RECORDS FOR THIS EXERCISE: Begin

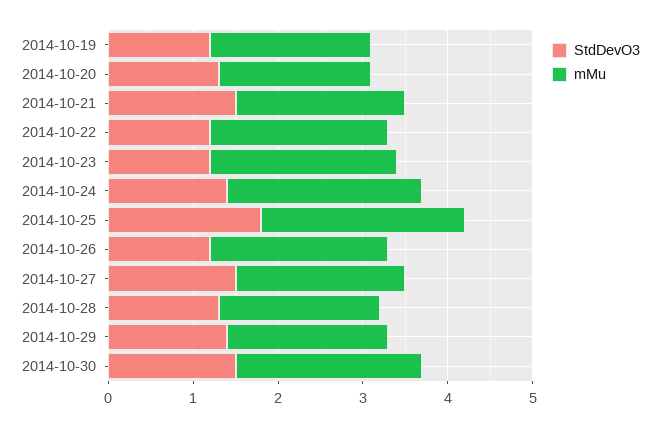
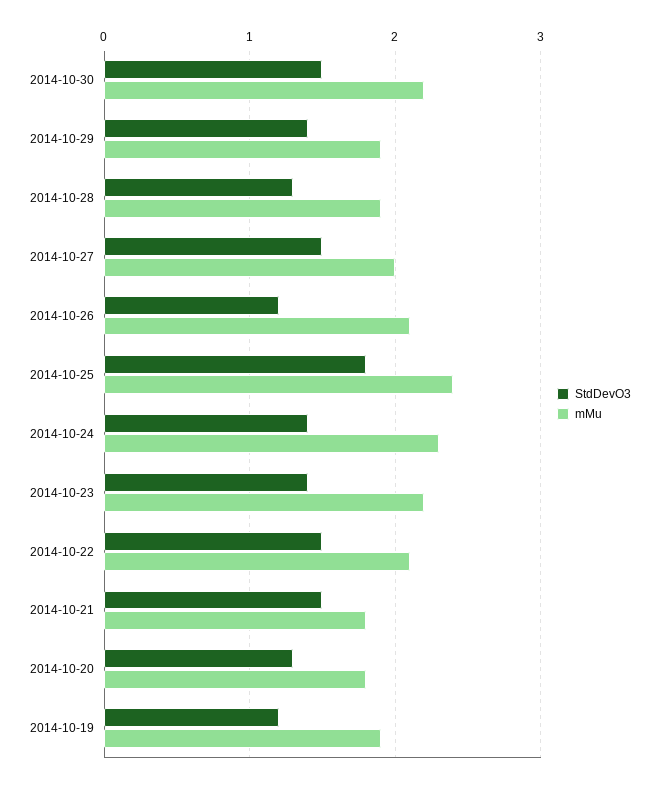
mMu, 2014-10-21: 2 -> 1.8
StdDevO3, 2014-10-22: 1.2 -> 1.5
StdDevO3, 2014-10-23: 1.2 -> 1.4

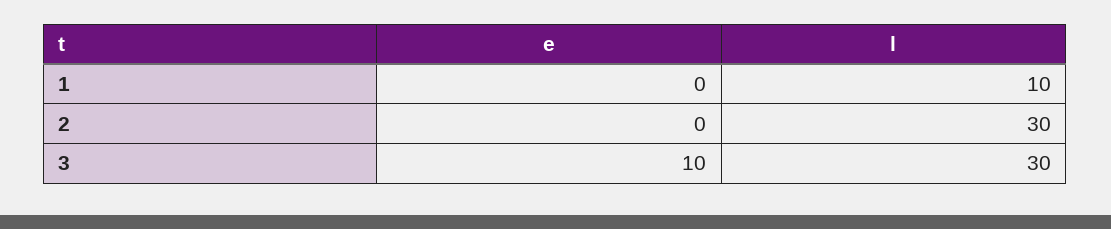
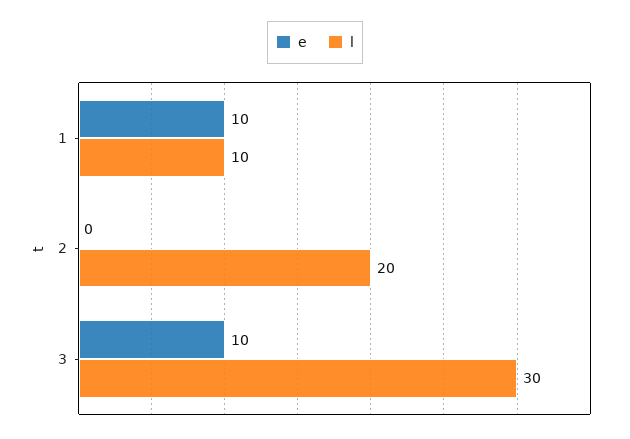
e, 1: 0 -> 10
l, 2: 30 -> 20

RECORDS FOR THIS EXERCISE: End

*EXERCISE DETAILS*:
Pictures do not belong in the copy. Reproduce the rest of the data exactly.

*RESULT*:
mMu, 2014-10-21: 2 -> 1.8
StdDevO3, 2014-10-22: 1.2 -> 1.5
StdDevO3, 2014-10-23: 1.2 -> 1.4

e, 1: 0 -> 10
l, 2: 30 -> 20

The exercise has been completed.